## Record excerpts
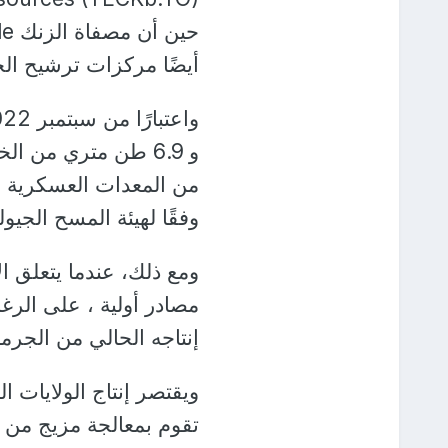
أيضًا مركزات ترشيح الجر
و 6.9 طن متري من ال
من المعدات العسكرية الت
وفقًا لهيئة المسح الجيو
ومع ذلك، عندما يتعلق الأ
مصادر أولية ، على الر
إنتاجه الحالي من الجرما
ويقتصر إنتاج الولايات 
تقوم بمعالجة مزيج من ا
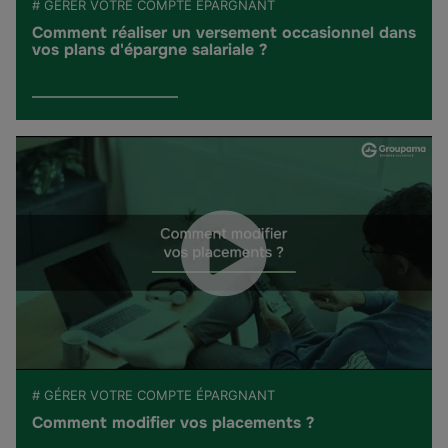
# GÉRER VOTRE COMPTE ÉPARGNANT
Comment réaliser un versement occasionnel dans
vos plans d'épargne salariale ?
# GÉRER VOTRE COMPTE ÉPARGNANT
Comment modifier vos placements ?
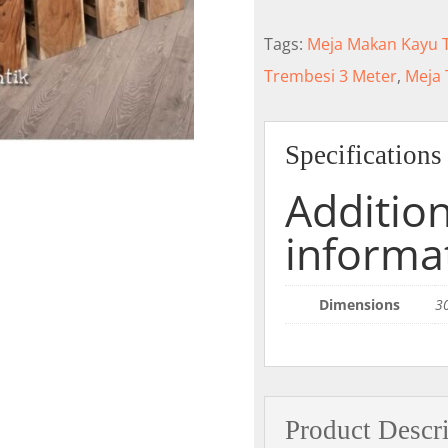
Tags:
Meja Makan Kayu 
Trembesi 3 Meter
,
Meja 
Specifications
Addition
informa
Dimensions
3
Product Descr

## Work to complete
Exactly as written, reproduce the lines from the one containing "vos plans d'épargne salariale ?" through the last line of the entries above, and leave every picture out.

## Task output
vos plans d'épargne salariale ?
# GÉRER VOTRE COMPTE ÉPARGNANT
Comment modifier vos placements ?
Tags:
Meja Makan Kayu 
Trembesi 3 Meter
,
Meja 
Specifications
Addition
informa
Dimensions
3
Product Descr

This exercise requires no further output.